Simpática, a moça com a tez levemente amorenada cortava mais uma fatia de manga naquela sexta-feira. Era um convite ao prazer e à vida, certamente. A sua barraca de frutas ostentava algumas outras delícias perfumadas: pêssegos que soltavam caroços, uvas Niágara, limões dispostos em bacias já um tanto surradas pelo tempo. A feira estava ainda vazia. Muitos espaços para os carrinhos e sacolas e a freguesia ainda andava calmamente escolhendo as iguarias. Mas à frente da barraca do pastel as pessoas já buscavam, sorridentes, o seu lugar, saindo dali felizes com os seus pacotinhos quentes e perfumados para casa: pastel de queijo, carne, frango, palmito…
É inevitável o olhar e o sentir os detalhes de uma viagem. Os novos sabores, os novos rostos. O novo é a matéria-prima mais indispensável em uma viagem, principalmente aquela de regresso ao berço que um dia se deixou vazio. Nada mais fecundo que estar em São Paulo, porém em um local de menos movimento. Os olhos se abrem mais. O interesse e a curiosidade se aguçam de forma espetacular, vibrando e amando cada partícula da realidade possível. E a moça, calmamente, atrás da sua barraca de frutas. Aquela manga que ela carinhosamente zelava e vendia eu desconhecia. Perguntei. Com olhar naturalmente afetuoso, a moça respondeu: "É manga Lolita". Uma senhora japonesa ouviu o breve diálogo, virou-se delicadamente para o meu lado e falou baixo: "É docinha".

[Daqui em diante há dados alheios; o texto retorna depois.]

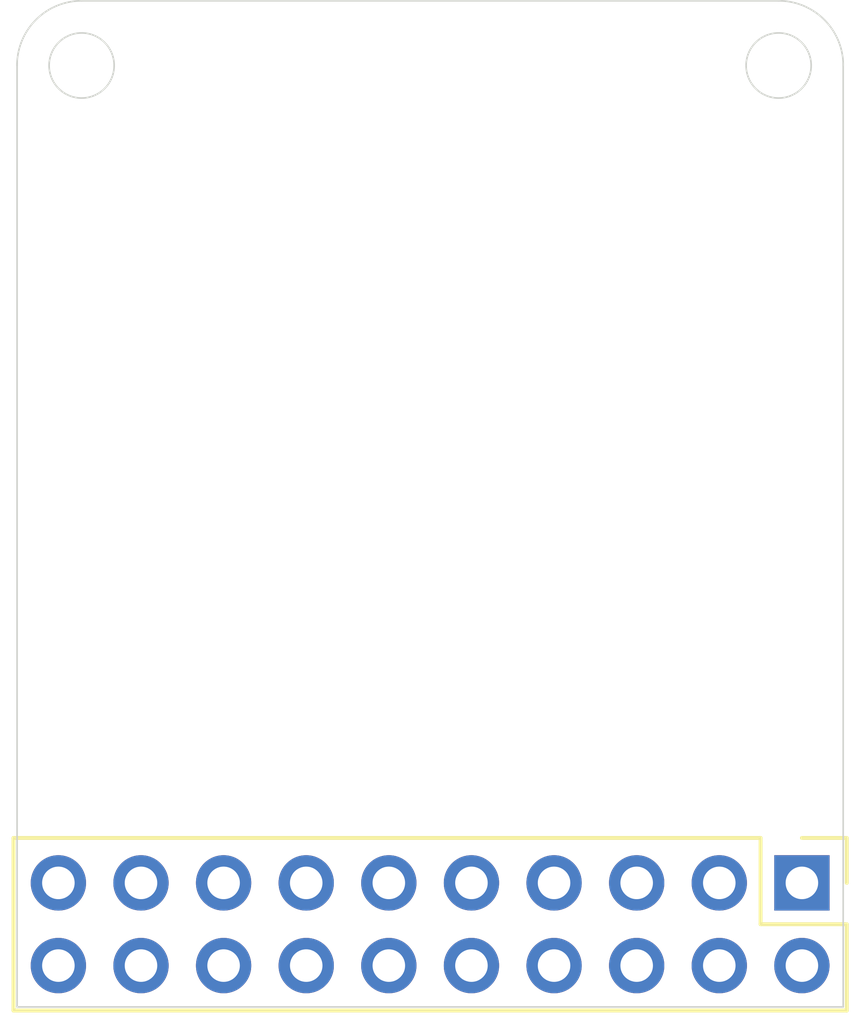
<source format=kicad_pcb>
(kicad_pcb
	(version 20241229)
	(generator "pcbnew")
	(generator_version "9.0")
	(general
		(thickness 1.6)
		(legacy_teardrops no)
	)
	(paper "A4")
	(layers
		(0 "F.Cu" signal)
		(4 "In1.Cu" signal)
		(6 "In2.Cu" signal)
		(2 "B.Cu" signal)
		(9 "F.Adhes" user "F.Adhesive")
		(11 "B.Adhes" user "B.Adhesive")
		(13 "F.Paste" user)
		(15 "B.Paste" user)
		(5 "F.SilkS" user "F.Silkscreen")
		(7 "B.SilkS" user "B.Silkscreen")
		(1 "F.Mask" user)
		(3 "B.Mask" user)
		(17 "Dwgs.User" user "User.Drawings")
		(19 "Cmts.User" user "User.Comments")
		(21 "Eco1.User" user "User.Eco1")
		(23 "Eco2.User" user "User.Eco2")
		(25 "Edge.Cuts" user)
		(27 "Margin" user)
		(31 "F.CrtYd" user "F.Courtyard")
		(29 "B.CrtYd" user "B.Courtyard")
		(35 "F.Fab" user)
		(33 "B.Fab" user)
		(39 "User.1" user)
		(41 "User.2" user)
		(43 "User.3" user)
		(45 "User.4" user)
		(47 "User.5" user)
		(49 "User.6" user)
		(51 "User.7" user)
		(53 "User.8" user)
		(55 "User.9" user)
	)
	(setup
		(stackup
			(layer "F.SilkS"
				(type "Top Silk Screen")
			)
			(layer "F.Paste"
				(type "Top Solder Paste")
			)
			(layer "F.Mask"
				(type "Top Solder Mask")
				(thickness 0.01)
			)
			(layer "F.Cu"
				(type "copper")
				(thickness 0.035)
			)
			(layer "dielectric 1"
				(type "prepreg")
				(thickness 0.1)
				(material "FR4")
				(epsilon_r 4.5)
				(loss_tangent 0.02)
			)
			(layer "In1.Cu"
				(type "copper")
				(thickness 0.035)
			)
			(layer "dielectric 2"
				(type "core")
				(thickness 1.24)
				(material "FR4")
				(epsilon_r 4.5)
				(loss_tangent 0.02)
			)
			(layer "In2.Cu"
				(type "copper")
				(thickness 0.035)
			)
			(layer "dielectric 3"
				(type "prepreg")
				(thickness 0.1)
				(material "FR4")
				(epsilon_r 4.5)
				(loss_tangent 0.02)
			)
			(layer "B.Cu"
				(type "copper")
				(thickness 0.035)
			)
			(layer "B.Mask"
				(type "Bottom Solder Mask")
				(thickness 0.01)
			)
			(layer "B.Paste"
				(type "Bottom Solder Paste")
			)
			(layer "B.SilkS"
				(type "Bottom Silk Screen")
			)
			(copper_finish "None")
			(dielectric_constraints no)
		)
		(pad_to_mask_clearance 0)
		(allow_soldermask_bridges_in_footprints no)
		(tenting front back)
		(pcbplotparams
			(layerselection 0x00000000_00000000_55555555_5755f5ff)
			(plot_on_all_layers_selection 0x00000000_00000000_00000000_00000000)
			(disableapertmacros no)
			(usegerberextensions no)
			(usegerberattributes yes)
			(usegerberadvancedattributes yes)
			(creategerberjobfile yes)
			(dashed_line_dash_ratio 12.000000)
			(dashed_line_gap_ratio 3.000000)
			(svgprecision 4)
			(plotframeref no)
			(mode 1)
			(useauxorigin no)
			(hpglpennumber 1)
			(hpglpenspeed 20)
			(hpglpendiameter 15.000000)
			(pdf_front_fp_property_popups yes)
			(pdf_back_fp_property_popups yes)
			(pdf_metadata yes)
			(pdf_single_document no)
			(dxfpolygonmode yes)
			(dxfimperialunits yes)
			(dxfusepcbnewfont yes)
			(psnegative no)
			(psa4output no)
			(plot_black_and_white yes)
			(sketchpadsonfab no)
			(plotpadnumbers no)
			(hidednponfab no)
			(sketchdnponfab yes)
			(crossoutdnponfab yes)
			(subtractmaskfromsilk no)
			(outputformat 1)
			(mirror no)
			(drillshape 1)
			(scaleselection 1)
			(outputdirectory "")
		)
	)
	(net 0 "")
	(footprint "Connector_PinHeader_2.54mm:PinHeader_2x10_P2.54mm_Vertical" (layer "F.Cu") (at 94.13 86.19 -90))
	(gr_line
		(start 95.4 90)
		(end 95.4 61)
		(stroke
			(width 0.05)
			(type default)
		)
		(layer "Edge.Cuts")
		(uuid "058cca82-7957-4b41-86a1-ab5e11f17955")
	)
	(gr_arc
		(start 93.415 59.098181)
		(mid 94.819893 59.680107)
		(end 95.401819 61.085)
		(stroke
			(width 0.05)
			(type default)
		)
		(layer "Edge.Cuts")
		(uuid "082fb4c7-6a72-41b4-9d83-1cebb72355c1")
	)
	(gr_line
		(start 70 90)
		(end 95.4 90)
		(stroke
			(width 0.05)
			(type default)
		)
		(layer "Edge.Cuts")
		(uuid "1297b5c7-300d-4ac2-ab0d-84435577c365")
	)
	(gr_line
		(start 70 61)
		(end 70 90)
		(stroke
			(width 0.05)
			(type default)
		)
		(layer "Edge.Cuts")
		(uuid "3bdcb847-aa54-460f-8a6d-91ae1fdbafcd")
	)
	(gr_line
		(start 71.985 59.098181)
		(end 93.415 59.098181)
		(stroke
			(width 0.05)
			(type default)
		)
		(layer "Edge.Cuts")
		(uuid "48ad864e-c77b-4ff7-a253-876aa9897a58")
	)
	(gr_arc
		(start 69.998181 61.085)
		(mid 70.580107 59.680107)
		(end 71.985 59.098181)
		(stroke
			(width 0.05)
			(type default)
		)
		(layer "Edge.Cuts")
		(uuid "5ac05cb7-8972-423a-a528-fba5f92b7ef9")
	)
	(gr_circle
		(center 93.415 61.085)
		(end 94.415 61.085)
		(stroke
			(width 0.05)
			(type solid)
		)
		(fill no)
		(layer "Edge.Cuts")
		(uuid "b7d3e56c-8820-483b-88ee-1190a35d2540")
	)
	(gr_circle
		(center 71.985 61.085)
		(end 72.985 61.085)
		(stroke
			(width 0.05)
			(type solid)
		)
		(fill no)
		(layer "Edge.Cuts")
		(uuid "f257c66c-3a4b-4ff2-abec-4e014f991c0d")
	)
	(embedded_fonts no)
)

</source>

Comprei algumas, fascinada pelo odor e pela cor intensamente alaranjada, tenra e perfeita. Em casa eu, de imediato, me pus a descascar a fruta e percebi que entre a casca e a polpa havia algum mistério. Alguma magia perdida do tempo. Ah! O tempo! Sempre guardando almas que teimam em falar pausadamente, ensinando que a vida pode ser suave como uma onda do mar que vem agitada e decidida e termina naquele leve sussurro em uma praia calma. O que será que os portugueses pensaram ao trazer a manga para a América quando estiveram na Índia prontos para conquistar aquele espaço? Na tentativa de colonização do século XVI, com a justificativa de disseminar a fé cristã, os portugueses buscavam mercado, se impondo febrilmente sobre povos que, sentenciavam: "São de uma raça inferior, pois são infiéis".
Mas trouxeram a manga na bagagem. Acabaram distribuindo os caroços pelas novas terras conquistadas, marcando território. Exuberante, a mangueira frondosa e capaz de acolher pássaros nas suas variadas cores marca presença na entrada do Museu da Imigração convidando a pensar sobre as suas origens, as suas causas. Da Índia, a manga foi se aclimatando, até fazendo parceria com a cultura lusitana: foi se ramificando, permitindo brotar da natureza outras "qualidades", como a minha avó gostava de dizer. E nada mais sentimental e honroso que partilhar um pedaço da fruta!
Sempre gostei de descascar uma manga bem grande e ir fatiando. Sentados à grande mesa retangular, na cozinha da casa da Vila Sônia, eu ofertava um naco para a minha sogra. O pedaço ia espetado na ponta da faca. Imediato, eu cortava outro pedaço e, também na ponta da faca, eu ofertava para o meu sogro, do outro lado da mesa. O terceiro pedaço era meu. Partilhar uma manga tem uma sonoridade específica, mágica, encantadora. O mesmo que dividir a história de uma vida. E dela fazer um doce macio e deixar gelar para depois colocar em um vidro e levar para a casa da tia. Parece que a alma, quando fatigada, vai se acomodando carinhosamente no corpo, achando o seu lugar no conforto mais desejado, repousando, meditando e sorrindo com as andanças da vida… E do tempo.
P.S.: A presença de mangueiras no morro próximo à residência dos imperadores Pedro I e Pedro II, na Quinta da Boa Vista, deu origem ao nome Morro da Mangueira, um dos redutos mais famosos do samba carioca, a Estação Primeira de Mangueira.